> _ABOUT THIS TASK_: Two lines mark the range in the entries below: the one holding "X135120000Y-91440000D03*" and the one holding "X142740000Y-86360000D03*". Set down those two and all lines between them, exactly.

> _Data excerpts_:
[Start of Attachment]

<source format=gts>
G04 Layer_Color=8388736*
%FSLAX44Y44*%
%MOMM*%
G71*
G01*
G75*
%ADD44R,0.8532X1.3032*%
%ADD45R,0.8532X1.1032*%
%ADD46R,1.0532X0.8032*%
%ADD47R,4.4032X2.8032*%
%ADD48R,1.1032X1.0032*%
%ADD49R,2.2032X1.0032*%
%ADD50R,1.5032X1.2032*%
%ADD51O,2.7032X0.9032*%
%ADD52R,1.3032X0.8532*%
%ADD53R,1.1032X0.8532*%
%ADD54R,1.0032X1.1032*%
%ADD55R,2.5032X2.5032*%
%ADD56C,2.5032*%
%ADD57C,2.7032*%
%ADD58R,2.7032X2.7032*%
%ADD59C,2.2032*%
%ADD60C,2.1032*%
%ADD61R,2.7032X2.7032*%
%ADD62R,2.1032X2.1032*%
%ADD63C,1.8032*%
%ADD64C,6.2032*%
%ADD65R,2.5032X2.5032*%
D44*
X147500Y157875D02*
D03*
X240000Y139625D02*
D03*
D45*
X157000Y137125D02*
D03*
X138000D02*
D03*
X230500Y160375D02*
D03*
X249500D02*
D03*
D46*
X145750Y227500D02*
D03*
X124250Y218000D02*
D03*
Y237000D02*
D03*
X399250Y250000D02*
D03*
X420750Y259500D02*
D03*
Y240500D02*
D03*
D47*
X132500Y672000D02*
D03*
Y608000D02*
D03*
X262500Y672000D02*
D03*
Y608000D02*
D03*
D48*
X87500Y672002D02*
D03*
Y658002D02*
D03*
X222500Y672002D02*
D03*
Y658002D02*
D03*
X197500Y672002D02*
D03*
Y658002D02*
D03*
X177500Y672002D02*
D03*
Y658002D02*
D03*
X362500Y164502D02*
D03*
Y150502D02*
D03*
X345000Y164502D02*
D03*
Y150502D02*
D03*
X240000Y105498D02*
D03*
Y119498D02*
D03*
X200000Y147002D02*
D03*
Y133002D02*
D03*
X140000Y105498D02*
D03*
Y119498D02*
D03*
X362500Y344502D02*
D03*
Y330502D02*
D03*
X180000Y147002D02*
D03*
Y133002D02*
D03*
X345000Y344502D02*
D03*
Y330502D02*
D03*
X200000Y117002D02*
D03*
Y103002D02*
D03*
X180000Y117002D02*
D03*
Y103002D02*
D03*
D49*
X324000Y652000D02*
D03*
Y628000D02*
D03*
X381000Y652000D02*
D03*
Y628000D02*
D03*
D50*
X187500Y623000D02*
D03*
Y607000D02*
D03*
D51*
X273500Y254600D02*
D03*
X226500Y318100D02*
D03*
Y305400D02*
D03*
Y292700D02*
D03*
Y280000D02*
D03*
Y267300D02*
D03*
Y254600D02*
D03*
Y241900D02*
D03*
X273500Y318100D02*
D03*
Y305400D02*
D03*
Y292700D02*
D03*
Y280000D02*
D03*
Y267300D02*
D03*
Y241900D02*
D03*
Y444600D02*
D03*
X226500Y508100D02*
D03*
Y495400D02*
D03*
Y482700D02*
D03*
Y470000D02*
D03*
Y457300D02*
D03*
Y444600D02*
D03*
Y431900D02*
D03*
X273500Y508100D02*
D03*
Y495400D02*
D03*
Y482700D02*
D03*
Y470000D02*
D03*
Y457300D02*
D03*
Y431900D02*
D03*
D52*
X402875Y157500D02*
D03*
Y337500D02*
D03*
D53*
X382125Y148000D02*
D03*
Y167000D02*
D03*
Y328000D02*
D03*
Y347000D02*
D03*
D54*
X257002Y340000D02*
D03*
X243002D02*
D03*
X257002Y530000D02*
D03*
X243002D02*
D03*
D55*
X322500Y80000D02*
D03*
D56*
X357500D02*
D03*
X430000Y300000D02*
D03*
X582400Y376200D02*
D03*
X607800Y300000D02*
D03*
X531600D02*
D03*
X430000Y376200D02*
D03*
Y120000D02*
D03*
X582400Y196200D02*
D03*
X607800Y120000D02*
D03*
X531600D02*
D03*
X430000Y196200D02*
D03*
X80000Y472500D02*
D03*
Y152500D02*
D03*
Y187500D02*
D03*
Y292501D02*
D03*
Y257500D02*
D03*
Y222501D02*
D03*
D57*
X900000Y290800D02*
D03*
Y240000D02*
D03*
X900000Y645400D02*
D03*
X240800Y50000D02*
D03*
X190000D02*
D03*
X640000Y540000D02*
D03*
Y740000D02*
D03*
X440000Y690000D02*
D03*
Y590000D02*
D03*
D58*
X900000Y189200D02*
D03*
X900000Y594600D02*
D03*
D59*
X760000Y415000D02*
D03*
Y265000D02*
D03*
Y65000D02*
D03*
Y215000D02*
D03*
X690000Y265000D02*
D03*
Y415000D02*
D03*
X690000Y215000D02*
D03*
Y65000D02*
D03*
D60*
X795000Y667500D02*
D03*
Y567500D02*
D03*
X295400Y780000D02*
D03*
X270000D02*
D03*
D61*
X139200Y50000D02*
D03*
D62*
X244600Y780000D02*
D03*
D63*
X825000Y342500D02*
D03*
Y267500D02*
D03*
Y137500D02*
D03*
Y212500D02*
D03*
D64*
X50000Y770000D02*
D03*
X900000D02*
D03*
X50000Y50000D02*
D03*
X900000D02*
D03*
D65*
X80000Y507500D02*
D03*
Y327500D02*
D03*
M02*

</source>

[End of Attachment]
[Start of Attachment]

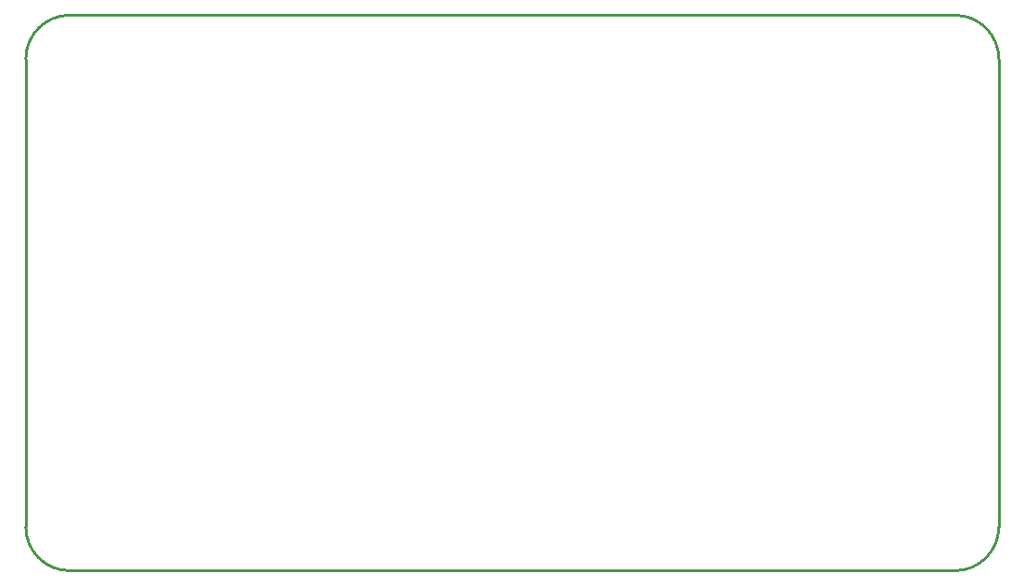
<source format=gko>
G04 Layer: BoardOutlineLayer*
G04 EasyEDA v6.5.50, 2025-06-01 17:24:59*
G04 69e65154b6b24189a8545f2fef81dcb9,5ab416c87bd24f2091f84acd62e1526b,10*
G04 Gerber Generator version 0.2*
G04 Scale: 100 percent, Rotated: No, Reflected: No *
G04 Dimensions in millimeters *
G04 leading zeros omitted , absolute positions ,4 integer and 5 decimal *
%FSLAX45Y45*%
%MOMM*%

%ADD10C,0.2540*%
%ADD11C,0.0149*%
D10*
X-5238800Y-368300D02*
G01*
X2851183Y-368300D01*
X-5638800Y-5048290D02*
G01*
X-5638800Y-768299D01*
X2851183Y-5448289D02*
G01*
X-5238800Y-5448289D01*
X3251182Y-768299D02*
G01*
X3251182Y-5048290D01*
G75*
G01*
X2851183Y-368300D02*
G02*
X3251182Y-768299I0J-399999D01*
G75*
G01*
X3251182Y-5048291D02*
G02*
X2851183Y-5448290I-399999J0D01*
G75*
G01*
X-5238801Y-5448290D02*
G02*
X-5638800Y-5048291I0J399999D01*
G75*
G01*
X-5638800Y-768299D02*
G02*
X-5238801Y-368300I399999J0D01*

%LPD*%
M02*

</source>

[End of Attachment]
[Start of Attachment]

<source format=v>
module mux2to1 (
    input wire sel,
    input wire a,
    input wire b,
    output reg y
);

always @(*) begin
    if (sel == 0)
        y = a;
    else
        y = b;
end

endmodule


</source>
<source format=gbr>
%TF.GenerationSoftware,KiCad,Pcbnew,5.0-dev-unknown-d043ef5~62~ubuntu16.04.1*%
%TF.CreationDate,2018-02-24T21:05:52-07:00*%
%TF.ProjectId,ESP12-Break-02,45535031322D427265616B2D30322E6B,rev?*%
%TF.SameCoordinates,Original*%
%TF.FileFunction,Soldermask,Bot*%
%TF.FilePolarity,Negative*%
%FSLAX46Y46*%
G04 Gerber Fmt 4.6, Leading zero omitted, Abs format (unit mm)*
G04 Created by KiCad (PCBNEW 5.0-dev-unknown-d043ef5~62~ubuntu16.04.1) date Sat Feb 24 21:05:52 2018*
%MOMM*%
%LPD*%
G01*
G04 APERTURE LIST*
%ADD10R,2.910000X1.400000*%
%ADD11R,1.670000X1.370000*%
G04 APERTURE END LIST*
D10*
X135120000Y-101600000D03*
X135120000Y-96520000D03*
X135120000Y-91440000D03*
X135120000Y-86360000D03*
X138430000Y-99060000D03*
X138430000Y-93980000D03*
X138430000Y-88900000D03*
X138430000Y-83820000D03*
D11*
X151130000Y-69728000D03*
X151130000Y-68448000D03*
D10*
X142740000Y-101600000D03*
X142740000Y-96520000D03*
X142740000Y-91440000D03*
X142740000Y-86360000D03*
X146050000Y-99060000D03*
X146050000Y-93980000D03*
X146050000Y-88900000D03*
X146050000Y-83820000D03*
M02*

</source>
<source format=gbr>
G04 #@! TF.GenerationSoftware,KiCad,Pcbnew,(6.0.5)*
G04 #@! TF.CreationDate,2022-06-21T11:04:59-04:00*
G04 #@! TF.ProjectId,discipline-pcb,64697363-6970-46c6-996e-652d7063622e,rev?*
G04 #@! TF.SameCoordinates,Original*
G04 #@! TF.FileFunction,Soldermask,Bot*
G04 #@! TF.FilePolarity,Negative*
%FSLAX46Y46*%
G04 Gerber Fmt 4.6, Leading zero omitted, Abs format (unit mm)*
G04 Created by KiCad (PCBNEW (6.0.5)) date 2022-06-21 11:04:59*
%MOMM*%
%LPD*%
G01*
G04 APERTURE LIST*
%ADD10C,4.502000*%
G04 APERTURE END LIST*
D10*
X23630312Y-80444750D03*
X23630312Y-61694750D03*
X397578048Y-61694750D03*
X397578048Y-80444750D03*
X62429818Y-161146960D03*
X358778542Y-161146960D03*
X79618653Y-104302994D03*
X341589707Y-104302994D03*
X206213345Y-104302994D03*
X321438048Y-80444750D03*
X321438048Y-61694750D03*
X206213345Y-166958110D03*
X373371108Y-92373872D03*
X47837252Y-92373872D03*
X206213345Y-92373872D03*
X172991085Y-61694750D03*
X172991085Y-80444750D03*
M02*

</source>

[End of Attachment]

> _REPLY TO THE TASK_:
X135120000Y-91440000D03*
X135120000Y-86360000D03*
X138430000Y-99060000D03*
X138430000Y-93980000D03*
X138430000Y-88900000D03*
X138430000Y-83820000D03*
D11*
X151130000Y-69728000D03*
X151130000Y-68448000D03*
D10*
X142740000Y-101600000D03*
X142740000Y-96520000D03*
X142740000Y-91440000D03*
X142740000Y-86360000D03*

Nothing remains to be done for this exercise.